TO DO → For the material that follows, state the number of lines where "master" occurs, and add nothing.
[Opening EXTRACTED RECORDS section]
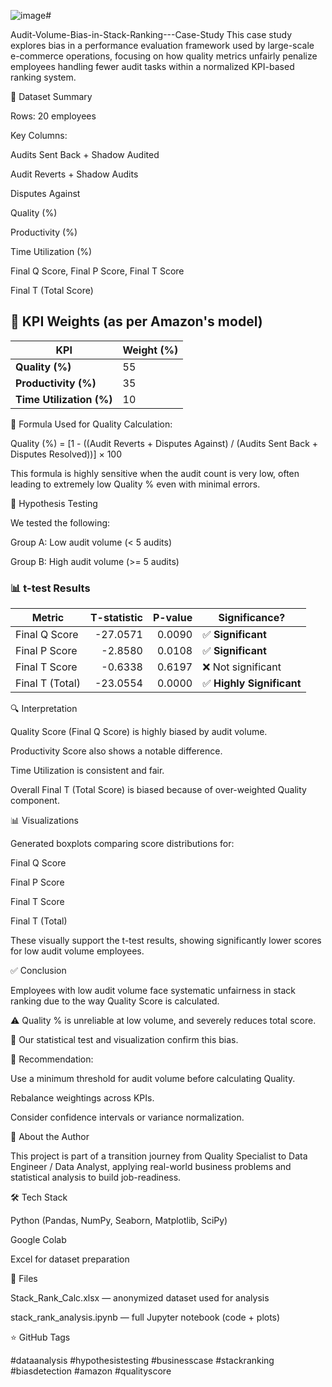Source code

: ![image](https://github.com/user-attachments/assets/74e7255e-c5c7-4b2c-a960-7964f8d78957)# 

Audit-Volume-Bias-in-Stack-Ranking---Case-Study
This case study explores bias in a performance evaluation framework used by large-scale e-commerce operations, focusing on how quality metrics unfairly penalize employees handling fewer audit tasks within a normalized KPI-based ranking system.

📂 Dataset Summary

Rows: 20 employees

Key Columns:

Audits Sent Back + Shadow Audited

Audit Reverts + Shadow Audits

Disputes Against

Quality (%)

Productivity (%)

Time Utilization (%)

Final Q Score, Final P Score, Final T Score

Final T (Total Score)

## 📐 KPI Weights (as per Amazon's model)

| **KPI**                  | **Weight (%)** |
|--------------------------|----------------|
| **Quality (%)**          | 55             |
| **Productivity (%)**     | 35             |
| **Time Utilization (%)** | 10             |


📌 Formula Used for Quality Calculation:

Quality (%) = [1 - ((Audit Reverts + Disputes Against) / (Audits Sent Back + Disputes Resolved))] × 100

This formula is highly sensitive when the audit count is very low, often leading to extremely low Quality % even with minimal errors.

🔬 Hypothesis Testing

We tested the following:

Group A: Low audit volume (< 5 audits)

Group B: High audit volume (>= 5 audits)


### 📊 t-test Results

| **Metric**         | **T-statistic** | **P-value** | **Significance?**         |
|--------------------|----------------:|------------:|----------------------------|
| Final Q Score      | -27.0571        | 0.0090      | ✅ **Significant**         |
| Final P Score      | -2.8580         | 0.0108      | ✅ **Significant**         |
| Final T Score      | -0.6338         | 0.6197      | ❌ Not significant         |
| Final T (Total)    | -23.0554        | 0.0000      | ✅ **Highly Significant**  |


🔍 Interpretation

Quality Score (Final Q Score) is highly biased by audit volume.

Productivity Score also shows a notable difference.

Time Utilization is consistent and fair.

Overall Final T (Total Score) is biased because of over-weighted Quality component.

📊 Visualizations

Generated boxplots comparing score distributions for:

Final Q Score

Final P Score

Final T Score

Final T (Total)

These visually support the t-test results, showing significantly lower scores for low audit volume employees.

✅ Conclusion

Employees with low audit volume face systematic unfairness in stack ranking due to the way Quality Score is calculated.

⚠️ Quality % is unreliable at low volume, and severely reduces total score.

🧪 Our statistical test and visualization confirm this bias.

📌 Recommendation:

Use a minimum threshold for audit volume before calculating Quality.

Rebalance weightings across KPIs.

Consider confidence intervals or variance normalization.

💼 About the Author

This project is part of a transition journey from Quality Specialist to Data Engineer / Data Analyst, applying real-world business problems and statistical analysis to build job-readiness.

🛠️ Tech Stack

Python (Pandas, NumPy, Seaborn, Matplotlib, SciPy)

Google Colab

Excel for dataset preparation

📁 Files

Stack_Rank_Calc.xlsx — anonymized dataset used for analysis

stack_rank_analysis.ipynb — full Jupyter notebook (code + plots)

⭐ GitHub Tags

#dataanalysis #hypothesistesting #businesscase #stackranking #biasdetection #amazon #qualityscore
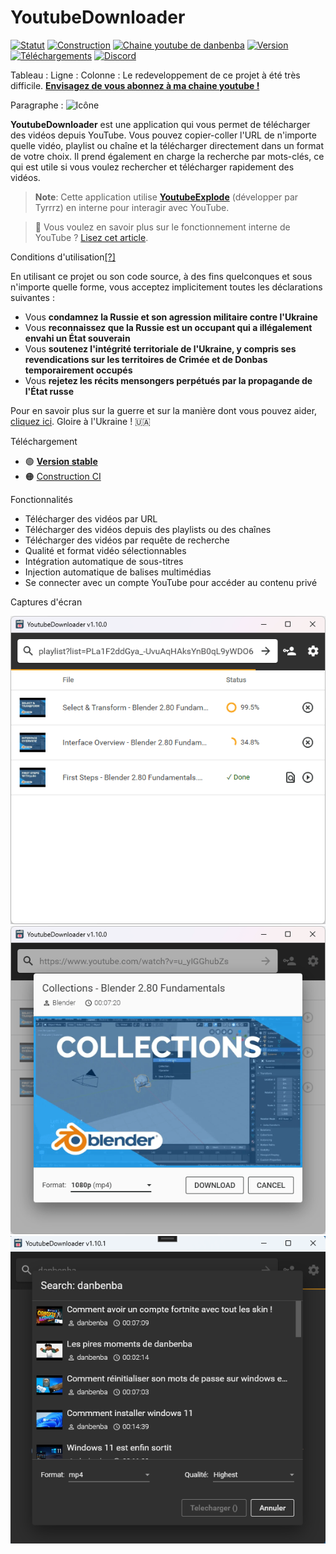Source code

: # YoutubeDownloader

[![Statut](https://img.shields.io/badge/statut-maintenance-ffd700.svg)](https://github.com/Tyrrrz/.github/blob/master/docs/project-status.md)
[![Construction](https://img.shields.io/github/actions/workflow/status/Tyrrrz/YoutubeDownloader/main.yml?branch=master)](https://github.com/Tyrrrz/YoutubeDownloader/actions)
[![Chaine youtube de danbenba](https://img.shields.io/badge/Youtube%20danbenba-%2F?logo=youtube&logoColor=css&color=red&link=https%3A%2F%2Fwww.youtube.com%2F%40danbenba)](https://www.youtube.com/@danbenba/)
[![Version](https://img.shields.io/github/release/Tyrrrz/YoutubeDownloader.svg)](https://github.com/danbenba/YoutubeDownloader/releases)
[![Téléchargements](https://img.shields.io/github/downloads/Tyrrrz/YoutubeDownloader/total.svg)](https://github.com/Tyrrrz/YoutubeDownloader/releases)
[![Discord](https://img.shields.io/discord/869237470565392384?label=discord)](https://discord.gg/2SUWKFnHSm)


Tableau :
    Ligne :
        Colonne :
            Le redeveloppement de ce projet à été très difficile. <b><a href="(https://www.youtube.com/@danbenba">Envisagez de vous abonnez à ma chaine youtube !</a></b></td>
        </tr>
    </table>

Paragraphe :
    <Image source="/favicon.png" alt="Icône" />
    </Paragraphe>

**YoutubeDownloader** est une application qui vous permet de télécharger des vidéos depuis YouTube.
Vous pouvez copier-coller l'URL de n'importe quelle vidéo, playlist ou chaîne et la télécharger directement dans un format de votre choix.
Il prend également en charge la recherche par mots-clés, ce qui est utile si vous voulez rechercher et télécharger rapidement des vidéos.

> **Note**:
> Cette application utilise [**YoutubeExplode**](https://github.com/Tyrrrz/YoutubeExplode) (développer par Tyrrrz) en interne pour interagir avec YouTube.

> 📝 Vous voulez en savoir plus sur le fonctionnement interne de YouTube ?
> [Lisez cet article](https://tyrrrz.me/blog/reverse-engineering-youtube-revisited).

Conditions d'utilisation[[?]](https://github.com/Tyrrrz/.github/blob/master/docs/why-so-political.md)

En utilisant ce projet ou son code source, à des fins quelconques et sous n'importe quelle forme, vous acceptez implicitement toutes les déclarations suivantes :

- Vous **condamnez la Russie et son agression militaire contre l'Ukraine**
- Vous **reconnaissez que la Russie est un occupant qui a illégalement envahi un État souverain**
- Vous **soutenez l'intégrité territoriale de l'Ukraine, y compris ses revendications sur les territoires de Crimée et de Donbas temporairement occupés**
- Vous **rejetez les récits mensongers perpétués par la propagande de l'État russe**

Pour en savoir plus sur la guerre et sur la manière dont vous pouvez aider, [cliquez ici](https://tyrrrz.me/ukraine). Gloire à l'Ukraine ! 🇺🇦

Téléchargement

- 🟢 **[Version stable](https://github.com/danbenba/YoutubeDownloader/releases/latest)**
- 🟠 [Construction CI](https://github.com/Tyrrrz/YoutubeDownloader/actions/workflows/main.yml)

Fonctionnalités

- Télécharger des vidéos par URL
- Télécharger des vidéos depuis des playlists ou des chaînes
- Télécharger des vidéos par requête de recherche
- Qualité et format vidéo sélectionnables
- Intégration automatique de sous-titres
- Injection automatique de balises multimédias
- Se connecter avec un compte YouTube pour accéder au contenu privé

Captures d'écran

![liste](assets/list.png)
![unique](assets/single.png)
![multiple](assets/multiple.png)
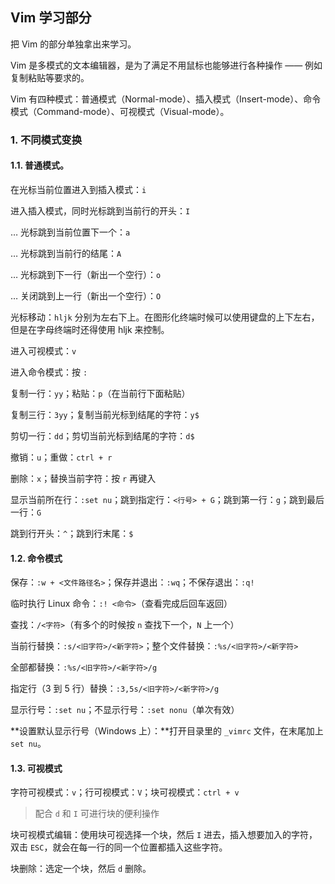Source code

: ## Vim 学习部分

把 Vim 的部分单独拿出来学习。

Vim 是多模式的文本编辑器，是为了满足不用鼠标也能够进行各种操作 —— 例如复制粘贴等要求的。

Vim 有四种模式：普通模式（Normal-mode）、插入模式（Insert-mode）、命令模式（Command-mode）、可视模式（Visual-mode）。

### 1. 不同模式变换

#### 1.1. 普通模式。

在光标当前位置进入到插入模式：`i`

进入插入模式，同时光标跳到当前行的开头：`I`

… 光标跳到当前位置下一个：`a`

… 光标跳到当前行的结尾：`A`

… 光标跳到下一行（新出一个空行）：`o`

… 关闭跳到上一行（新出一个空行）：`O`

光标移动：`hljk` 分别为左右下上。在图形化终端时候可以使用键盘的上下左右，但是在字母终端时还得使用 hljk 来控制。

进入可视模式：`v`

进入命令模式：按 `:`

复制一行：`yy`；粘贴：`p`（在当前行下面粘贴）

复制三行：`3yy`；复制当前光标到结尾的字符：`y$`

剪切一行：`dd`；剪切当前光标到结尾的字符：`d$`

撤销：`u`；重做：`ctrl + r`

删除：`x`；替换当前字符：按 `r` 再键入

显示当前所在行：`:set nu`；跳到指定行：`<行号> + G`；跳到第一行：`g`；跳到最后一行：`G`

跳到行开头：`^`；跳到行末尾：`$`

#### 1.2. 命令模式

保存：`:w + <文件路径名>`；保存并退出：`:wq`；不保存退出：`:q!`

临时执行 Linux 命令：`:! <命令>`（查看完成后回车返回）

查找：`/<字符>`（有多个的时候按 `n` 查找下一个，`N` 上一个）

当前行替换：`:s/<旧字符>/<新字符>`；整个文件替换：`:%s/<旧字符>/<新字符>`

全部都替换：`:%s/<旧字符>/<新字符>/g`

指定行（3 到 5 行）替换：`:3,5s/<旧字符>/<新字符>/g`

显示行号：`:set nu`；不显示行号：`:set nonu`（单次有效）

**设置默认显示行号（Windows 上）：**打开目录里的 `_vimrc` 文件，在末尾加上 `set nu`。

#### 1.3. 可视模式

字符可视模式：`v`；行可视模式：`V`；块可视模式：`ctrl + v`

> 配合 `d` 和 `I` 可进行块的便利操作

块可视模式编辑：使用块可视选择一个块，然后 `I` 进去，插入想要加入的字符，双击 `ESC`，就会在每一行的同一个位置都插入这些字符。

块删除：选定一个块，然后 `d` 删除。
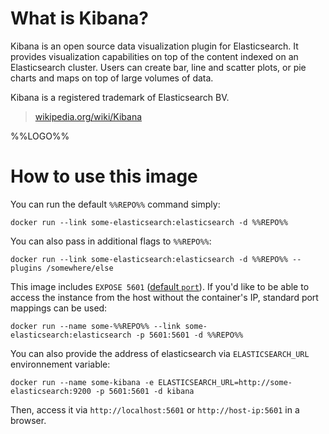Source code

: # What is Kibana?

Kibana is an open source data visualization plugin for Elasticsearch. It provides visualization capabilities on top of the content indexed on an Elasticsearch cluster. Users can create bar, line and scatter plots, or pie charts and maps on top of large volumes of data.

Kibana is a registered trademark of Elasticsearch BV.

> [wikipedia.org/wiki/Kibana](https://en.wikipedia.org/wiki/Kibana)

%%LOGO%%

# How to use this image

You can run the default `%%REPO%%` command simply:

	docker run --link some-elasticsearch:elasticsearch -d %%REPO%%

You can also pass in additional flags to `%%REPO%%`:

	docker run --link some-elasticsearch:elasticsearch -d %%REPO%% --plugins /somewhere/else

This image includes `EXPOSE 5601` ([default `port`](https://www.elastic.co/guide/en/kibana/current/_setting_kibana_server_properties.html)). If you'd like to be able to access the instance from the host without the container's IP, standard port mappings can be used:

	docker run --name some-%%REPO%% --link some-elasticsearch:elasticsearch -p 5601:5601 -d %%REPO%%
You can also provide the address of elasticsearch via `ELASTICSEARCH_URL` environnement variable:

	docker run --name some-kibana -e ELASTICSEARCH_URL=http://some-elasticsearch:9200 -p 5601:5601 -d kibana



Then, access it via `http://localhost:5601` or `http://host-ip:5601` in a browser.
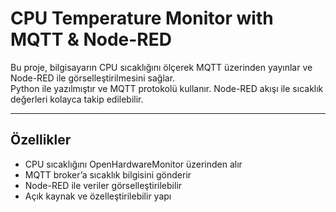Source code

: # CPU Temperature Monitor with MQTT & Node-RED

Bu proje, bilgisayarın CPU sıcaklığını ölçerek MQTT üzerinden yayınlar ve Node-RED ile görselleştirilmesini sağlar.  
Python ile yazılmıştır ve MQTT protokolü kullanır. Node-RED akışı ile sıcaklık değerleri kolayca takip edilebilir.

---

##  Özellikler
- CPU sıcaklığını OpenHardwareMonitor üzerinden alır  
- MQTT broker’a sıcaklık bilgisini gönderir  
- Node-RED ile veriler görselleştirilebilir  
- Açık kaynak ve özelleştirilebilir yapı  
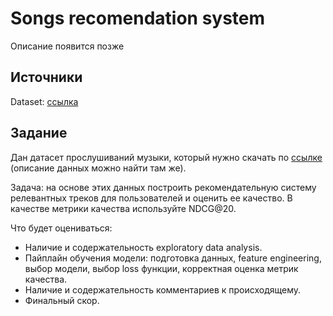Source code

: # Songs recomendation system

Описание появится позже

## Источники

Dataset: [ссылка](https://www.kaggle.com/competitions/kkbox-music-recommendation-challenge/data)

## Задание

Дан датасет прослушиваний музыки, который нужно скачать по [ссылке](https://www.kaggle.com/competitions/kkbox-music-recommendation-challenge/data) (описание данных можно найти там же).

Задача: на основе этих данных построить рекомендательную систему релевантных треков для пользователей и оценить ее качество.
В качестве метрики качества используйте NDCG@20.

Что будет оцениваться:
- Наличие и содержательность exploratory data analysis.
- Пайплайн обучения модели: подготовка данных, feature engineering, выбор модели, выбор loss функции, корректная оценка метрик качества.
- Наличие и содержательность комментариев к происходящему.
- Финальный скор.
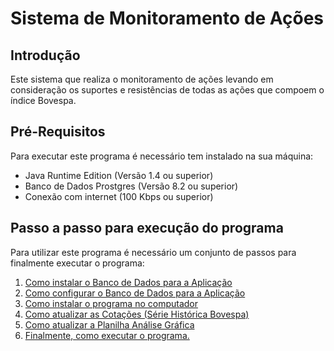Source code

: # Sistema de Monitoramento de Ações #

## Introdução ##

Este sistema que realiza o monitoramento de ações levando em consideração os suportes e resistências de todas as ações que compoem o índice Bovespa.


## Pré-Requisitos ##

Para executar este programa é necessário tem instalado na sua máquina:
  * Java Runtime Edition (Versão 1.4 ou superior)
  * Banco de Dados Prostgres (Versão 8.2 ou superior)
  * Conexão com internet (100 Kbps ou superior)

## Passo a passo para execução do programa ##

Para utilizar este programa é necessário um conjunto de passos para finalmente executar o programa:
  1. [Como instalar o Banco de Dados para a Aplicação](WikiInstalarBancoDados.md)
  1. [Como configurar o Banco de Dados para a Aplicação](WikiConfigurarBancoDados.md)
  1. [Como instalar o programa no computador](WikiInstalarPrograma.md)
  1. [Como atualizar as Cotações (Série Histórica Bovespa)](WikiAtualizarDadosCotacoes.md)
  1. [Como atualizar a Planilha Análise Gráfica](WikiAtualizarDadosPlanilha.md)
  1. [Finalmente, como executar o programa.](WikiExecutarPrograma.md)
[Closing EXTRACTED RECORDS section]
RESPONSE BOX → 3